INSTRUCTIONS FOR THE TASK >> Without including any pictures, write out all the records word for word.

Dataset entries >>

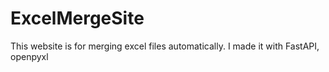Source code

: # ExcelMergeSite
This website is for merging excel files automatically. I made it with FastAPI, openpyxl
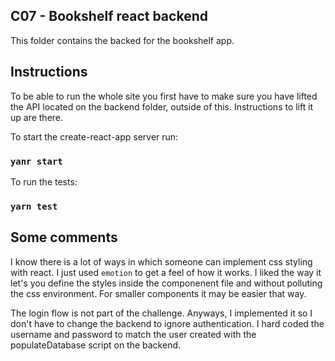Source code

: ## C07 - Bookshelf react backend

This folder contains the backed for the bookshelf app.

## Instructions 

To be able to run the whole site you first have to make sure you have lifted the API located on the backend folder, outside of this. Instructions to lift it up are there.

To start the create-react-app server run: 

### `yanr start`

To run the tests:

### `yarn test`

## Some comments

I know there is a lot of ways in which someone can implement css styling with react. I just used `emotion` to get a feel of how it works. I liked the way it let's you define the styles inside the componenent file and without polluting the css environment. For smaller components it may be easier that way.

The login flow is not part of the challenge. Anyways, I implemented it so I don't have to change the backend to ignore authentication. I hard coded the username and password to match the user created with the populateDatabase script on the backend.
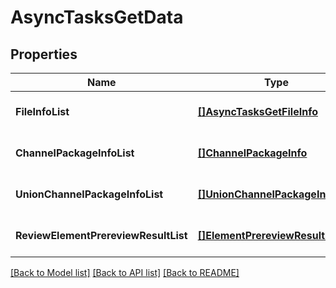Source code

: # AsyncTasksGetData

## Properties
Name | Type | Description | Notes
------------ | ------------- | ------------- | -------------
**FileInfoList** | [**[]AsyncTasksGetFileInfo**](AsyncTasksGetFileInfo.md) |  | [optional] [default to null]
**ChannelPackageInfoList** | [**[]ChannelPackageInfo**](channel_package_info.md) |  | [optional] [default to null]
**UnionChannelPackageInfoList** | [**[]UnionChannelPackageInfo**](union_channel_package_info.md) |  | [optional] [default to null]
**ReviewElementPrereviewResultList** | [**[]ElementPrereviewResultStruct**](element_prereview_result_struct.md) |  | [optional] [default to null]

[[Back to Model list]](../README.md#documentation-for-models) [[Back to API list]](../README.md#documentation-for-api-endpoints) [[Back to README]](../README.md)


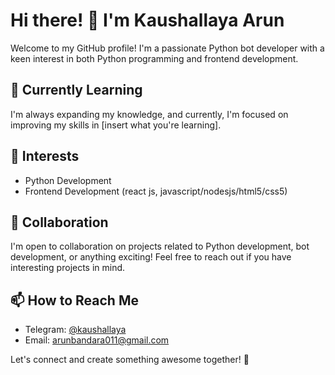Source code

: # Hi there! 👋 I'm Kaushallaya Arun

Welcome to my GitHub profile! I'm a passionate Python bot developer with a keen interest in both Python programming and frontend development.

## 🌱 Currently Learning

I'm always expanding my knowledge, and currently, I'm focused on improving my skills in [insert what you're learning].

## 👀 Interests

- Python Development
- Frontend Development (react js, javascript/nodesjs/html5/css5)

## 💼 Collaboration

I'm open to collaboration on projects related to Python development, bot development, or anything exciting! Feel free to reach out if you have interesting projects in mind.

## 📫 How to Reach Me

- Telegram: [@kaushallaya](https://t.me/kaushallaya)
- Email: [arunbandara011@gmail.com](mailto:arunbandara011@gmail.com)

Let's connect and create something awesome together! 🚀
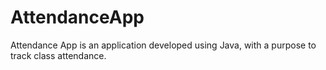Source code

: # AttendanceApp
Attendance App is an application developed using Java, with a purpose to track class attendance.
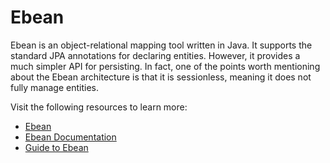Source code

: # Ebean

Ebean is an object-relational mapping tool written in Java. It supports the standard JPA annotations for declaring entities. However, it provides a much simpler API for persisting. In fact, one of the points worth mentioning about the Ebean architecture is that it is sessionless, meaning it does not fully manage entities.

Visit the following resources to learn more:

- [Ebean](https://ebean.io/)
- [Ebean Documentation](https://ebean.io/docs/)
- [Guide to Ebean](https://www.baeldung.com/ebean-orm)
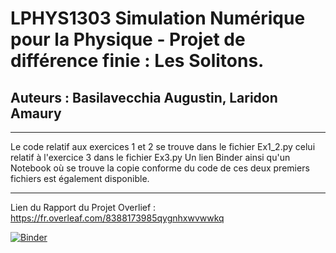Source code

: # LPHYS1303 Simulation Numérique pour la Physique - Projet de différence finie : Les Solitons. 
## Auteurs : Basilavecchia Augustin, Laridon Amaury
---

Le code relatif aux exercices 1 et 2 se trouve dans le fichier Ex1_2.py celui relatif à l'exercice 3 dans le fichier Ex3.py
Un lien Binder ainsi qu'un Notebook où se trouve la copie conforme du code de ces deux premiers fichiers est également disponible.

---
Lien du Rapport du Projet Overlief : https://fr.overleaf.com/8388173985qygnhxwvwwkq

[![Binder](https://mybinder.org/badge_logo.svg)](https://mybinder.org/v2/gh/AmauryLaridon/LPHYS1303-Projet1/HEAD)
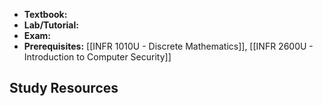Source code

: - **Textbook:** 
- **Lab/Tutorial:** 
- **Exam:** 
- **Prerequisites:** [[INFR 1010U - Discrete Mathematics]], [[INFR 2600U - Introduction to Computer Security]]

## Study Resources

RESULT >>
Source code

: # ExcelMergeSite
This website is for merging excel files automatically. I made it with FastAPI, openpyxl
Source code

: ## C07 - Bookshelf react backend

This folder contains the backed for the bookshelf app.

## Instructions 

To be able to run the whole site you first have to make sure you have lifted the API located on the backend folder, outside of this. Instructions to lift it up are there.

To start the create-react-app server run: 

### `yanr start`

To run the tests:

### `yarn test`

## Some comments

I know there is a lot of ways in which someone can implement css styling with react. I just used `emotion` to get a feel of how it works. I liked the way it let's you define the styles inside the componenent file and without polluting the css environment. For smaller components it may be easier that way.

The login flow is not part of the challenge. Anyways, I implemented it so I don't have to change the backend to ignore authentication. I hard coded the username and password to match the user created with the populateDatabase script on the backend.
Source code

: # AsyncTasksGetData

## Properties
Name | Type | Description | Notes
------------ | ------------- | ------------- | -------------
**FileInfoList** | [**[]AsyncTasksGetFileInfo**](AsyncTasksGetFileInfo.md) |  | [optional] [default to null]
**ChannelPackageInfoList** | [**[]ChannelPackageInfo**](channel_package_info.md) |  | [optional] [default to null]
**UnionChannelPackageInfoList** | [**[]UnionChannelPackageInfo**](union_channel_package_info.md) |  | [optional] [default to null]
**ReviewElementPrereviewResultList** | [**[]ElementPrereviewResultStruct**](element_prereview_result_struct.md) |  | [optional] [default to null]

[[Back to Model list]](../README.md#documentation-for-models) [[Back to API list]](../README.md#documentation-for-api-endpoints) [[Back to README]](../README.md)


Source code

: # Hi there! 👋 I'm Kaushallaya Arun

Welcome to my GitHub profile! I'm a passionate Python bot developer with a keen interest in both Python programming and frontend development.

## 🌱 Currently Learning

I'm always expanding my knowledge, and currently, I'm focused on improving my skills in [insert what you're learning].

## 👀 Interests

- Python Development
- Frontend Development (react js, javascript/nodesjs/html5/css5)

## 💼 Collaboration

I'm open to collaboration on projects related to Python development, bot development, or anything exciting! Feel free to reach out if you have interesting projects in mind.

## 📫 How to Reach Me

- Telegram: [@kaushallaya](https://t.me/kaushallaya)
- Email: [arunbandara011@gmail.com](mailto:arunbandara011@gmail.com)

Let's connect and create something awesome together! 🚀
Source code

: # AttendanceApp
Attendance App is an application developed using Java, with a purpose to track class attendance.
Source code

: # Ebean

Ebean is an object-relational mapping tool written in Java. It supports the standard JPA annotations for declaring entities. However, it provides a much simpler API for persisting. In fact, one of the points worth mentioning about the Ebean architecture is that it is sessionless, meaning it does not fully manage entities.

Visit the following resources to learn more:

- [Ebean](https://ebean.io/)
- [Ebean Documentation](https://ebean.io/docs/)
- [Guide to Ebean](https://www.baeldung.com/ebean-orm)
Source code

: # LPHYS1303 Simulation Numérique pour la Physique - Projet de différence finie : Les Solitons. 
## Auteurs : Basilavecchia Augustin, Laridon Amaury
---

Le code relatif aux exercices 1 et 2 se trouve dans le fichier Ex1_2.py celui relatif à l'exercice 3 dans le fichier Ex3.py
Un lien Binder ainsi qu'un Notebook où se trouve la copie conforme du code de ces deux premiers fichiers est également disponible.

---
Lien du Rapport du Projet Overlief : https://fr.overleaf.com/8388173985qygnhxwvwwkq

[![Binder](https://mybinder.org/badge_logo.svg)](https://mybinder.org/v2/gh/AmauryLaridon/LPHYS1303-Projet1/HEAD)
Source code

: - **Textbook:** 
- **Lab/Tutorial:** 
- **Exam:** 
- **Prerequisites:** [[INFR 1010U - Discrete Mathematics]], [[INFR 2600U - Introduction to Computer Security]]

## Study Resources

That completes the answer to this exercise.